Pausing Terrain

Alla McDonald / Dieneka Jansen / Layne Waetea

  • 1 Sept - 6 Oct, 2009

Pausing Terrain aims to develop a dialogue between three artists who explore the cameras relationship with aspects of urban space, specifically the unstable interfaces of suburban and urban development.

This collaborative project undertaken by Dieneke Jansen, Allan McDonald and Layne Waerea combines the local and the global by drawing together three distinctly different positions that share a dialogue with the real and yet reiterate that the camera is neither neutral nor objective.

They explore the mediums diverse but persistently indexical relationship; its bond with subject, site and event. Whether digital or analogue, photography's supposed veracity, substantiated by the authority of its indexical function continues to bear witness, validating the material world and confirming our sense of omnipresence.

Each artist works in a different zone of our increasingly gridded and commodified environment.

Dieneke Jansen works in the newly developed suburbs, particularly in the undeveloped parkland that is still finding its sense of identity. Will that unruly space conform to the town planners ideal of the themed landscape park, or will it remain undefined, without productivity or culture? A space that through its lack of definition, its vagueness, is irritating to some and provides necessary relief to others.

Allan McDonald works on the edge of the shopping precinct, where the small retailer is finding it increasingly difficult to survive in the more competitive globalised environments of cyber trading and international franchise.

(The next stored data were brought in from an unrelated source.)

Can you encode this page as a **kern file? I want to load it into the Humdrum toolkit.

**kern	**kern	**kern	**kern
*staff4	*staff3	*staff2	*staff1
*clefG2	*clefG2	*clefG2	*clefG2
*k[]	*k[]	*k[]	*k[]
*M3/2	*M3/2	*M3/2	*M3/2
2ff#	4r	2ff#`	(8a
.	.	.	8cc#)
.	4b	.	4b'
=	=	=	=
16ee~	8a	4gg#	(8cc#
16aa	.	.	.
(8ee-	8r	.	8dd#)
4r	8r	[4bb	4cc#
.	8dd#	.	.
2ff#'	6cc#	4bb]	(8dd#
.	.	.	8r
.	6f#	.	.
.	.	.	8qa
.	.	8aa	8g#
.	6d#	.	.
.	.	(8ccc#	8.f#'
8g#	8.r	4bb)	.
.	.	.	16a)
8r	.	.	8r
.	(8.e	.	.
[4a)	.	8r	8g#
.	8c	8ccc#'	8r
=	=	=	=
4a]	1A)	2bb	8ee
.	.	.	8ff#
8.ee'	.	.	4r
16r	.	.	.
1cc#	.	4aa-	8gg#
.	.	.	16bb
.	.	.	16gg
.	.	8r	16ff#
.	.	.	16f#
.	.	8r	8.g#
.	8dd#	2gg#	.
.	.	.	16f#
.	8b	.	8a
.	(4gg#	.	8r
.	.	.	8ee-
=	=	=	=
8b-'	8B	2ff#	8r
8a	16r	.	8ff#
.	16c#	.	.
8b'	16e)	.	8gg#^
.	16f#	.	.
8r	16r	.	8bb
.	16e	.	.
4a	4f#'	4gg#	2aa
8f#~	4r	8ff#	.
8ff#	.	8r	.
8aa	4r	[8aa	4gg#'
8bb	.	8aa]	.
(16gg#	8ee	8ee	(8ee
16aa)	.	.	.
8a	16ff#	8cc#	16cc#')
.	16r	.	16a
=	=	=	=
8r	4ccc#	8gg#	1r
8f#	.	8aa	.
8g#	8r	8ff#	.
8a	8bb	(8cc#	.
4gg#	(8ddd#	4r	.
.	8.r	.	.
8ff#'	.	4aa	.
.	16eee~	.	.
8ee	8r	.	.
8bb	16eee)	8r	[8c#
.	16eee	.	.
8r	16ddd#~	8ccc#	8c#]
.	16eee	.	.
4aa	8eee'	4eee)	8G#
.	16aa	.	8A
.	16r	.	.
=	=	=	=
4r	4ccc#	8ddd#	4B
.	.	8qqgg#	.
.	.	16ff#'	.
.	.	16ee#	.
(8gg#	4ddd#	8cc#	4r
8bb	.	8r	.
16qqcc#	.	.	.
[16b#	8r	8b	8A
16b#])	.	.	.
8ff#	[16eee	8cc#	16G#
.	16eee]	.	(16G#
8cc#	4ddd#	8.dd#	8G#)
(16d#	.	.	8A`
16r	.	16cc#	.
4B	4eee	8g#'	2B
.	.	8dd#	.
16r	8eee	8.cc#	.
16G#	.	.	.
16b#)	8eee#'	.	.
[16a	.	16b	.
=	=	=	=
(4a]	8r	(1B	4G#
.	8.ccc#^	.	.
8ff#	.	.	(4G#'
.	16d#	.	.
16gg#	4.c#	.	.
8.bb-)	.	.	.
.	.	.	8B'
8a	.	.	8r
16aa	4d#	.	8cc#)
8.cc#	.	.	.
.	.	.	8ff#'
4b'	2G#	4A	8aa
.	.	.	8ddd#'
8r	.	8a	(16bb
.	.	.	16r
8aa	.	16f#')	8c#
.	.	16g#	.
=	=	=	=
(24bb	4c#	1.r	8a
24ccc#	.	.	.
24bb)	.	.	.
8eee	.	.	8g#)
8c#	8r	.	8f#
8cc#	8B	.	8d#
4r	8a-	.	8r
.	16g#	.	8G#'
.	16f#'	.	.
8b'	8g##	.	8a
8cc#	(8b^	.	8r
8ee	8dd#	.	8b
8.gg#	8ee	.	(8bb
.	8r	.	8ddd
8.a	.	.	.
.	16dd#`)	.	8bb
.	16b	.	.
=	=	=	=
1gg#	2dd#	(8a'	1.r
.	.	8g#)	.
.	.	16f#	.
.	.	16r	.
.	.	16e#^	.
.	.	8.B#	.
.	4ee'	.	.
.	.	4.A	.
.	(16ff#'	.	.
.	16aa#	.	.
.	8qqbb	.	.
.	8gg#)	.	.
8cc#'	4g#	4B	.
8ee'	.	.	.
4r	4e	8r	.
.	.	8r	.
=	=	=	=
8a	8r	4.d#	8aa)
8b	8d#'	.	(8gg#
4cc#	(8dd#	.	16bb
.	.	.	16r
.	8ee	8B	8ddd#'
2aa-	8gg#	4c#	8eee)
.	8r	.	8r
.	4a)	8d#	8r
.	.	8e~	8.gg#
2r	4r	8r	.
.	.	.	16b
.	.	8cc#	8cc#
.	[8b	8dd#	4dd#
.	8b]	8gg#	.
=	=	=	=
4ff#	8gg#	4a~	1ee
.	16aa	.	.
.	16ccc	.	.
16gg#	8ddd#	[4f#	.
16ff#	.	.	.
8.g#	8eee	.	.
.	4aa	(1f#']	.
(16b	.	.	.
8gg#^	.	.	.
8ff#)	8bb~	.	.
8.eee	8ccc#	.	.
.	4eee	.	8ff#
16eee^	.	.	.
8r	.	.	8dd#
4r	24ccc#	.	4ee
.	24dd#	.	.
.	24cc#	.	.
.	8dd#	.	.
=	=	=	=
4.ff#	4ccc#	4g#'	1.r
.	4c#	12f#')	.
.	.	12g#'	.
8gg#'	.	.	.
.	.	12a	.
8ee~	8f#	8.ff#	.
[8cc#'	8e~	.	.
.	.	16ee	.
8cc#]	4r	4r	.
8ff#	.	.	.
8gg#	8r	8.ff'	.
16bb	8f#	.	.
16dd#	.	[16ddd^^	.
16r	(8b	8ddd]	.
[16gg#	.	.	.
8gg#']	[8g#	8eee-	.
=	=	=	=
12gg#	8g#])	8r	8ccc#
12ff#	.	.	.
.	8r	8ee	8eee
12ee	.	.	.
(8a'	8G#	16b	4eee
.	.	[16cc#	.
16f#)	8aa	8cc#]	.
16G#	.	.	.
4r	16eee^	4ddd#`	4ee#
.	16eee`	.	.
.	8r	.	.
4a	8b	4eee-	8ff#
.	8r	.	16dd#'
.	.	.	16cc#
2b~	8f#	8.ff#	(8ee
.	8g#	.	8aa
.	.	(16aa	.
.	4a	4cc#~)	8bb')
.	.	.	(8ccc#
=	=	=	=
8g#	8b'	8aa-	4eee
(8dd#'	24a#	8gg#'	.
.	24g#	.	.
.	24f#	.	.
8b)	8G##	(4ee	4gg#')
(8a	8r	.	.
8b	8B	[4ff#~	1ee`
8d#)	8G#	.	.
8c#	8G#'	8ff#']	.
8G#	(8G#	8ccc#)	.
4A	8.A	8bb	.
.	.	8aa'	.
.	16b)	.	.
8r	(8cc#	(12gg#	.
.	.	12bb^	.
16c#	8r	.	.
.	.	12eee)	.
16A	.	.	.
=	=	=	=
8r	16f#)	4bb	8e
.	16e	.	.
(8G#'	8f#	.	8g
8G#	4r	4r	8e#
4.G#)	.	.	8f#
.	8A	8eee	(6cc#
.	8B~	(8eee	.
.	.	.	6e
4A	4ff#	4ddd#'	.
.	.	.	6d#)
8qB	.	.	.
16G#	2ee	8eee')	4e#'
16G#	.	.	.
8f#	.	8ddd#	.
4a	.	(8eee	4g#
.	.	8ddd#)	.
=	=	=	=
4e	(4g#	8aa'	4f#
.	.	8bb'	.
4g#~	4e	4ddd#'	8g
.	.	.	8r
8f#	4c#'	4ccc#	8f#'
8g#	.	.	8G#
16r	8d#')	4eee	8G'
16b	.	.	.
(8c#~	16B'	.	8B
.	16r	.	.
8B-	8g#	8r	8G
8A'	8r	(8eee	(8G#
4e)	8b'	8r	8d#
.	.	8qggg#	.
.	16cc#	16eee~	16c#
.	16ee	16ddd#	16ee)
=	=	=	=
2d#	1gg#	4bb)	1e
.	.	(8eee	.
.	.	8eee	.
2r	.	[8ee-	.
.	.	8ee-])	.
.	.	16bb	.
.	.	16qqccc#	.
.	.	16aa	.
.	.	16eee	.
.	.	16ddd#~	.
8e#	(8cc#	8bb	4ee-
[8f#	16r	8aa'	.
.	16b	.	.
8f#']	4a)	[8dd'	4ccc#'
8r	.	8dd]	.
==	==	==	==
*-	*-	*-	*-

He builds an archive of fragile signs which periodically slip against each other to reveal unexpected narratives of the local.

Layne Waerea questions our ongoing fascination with technologies progress. The ever-present satellite eye is no longer just the domain of the few - this new layer of information is now accessed by neighbours and councils alike, making sure that both compliance and curiosity are satisfied. Waerea's video installation looks at the viral proliferation of the camera eye and the surveillance opportunities it creates from legal and civic perspectives.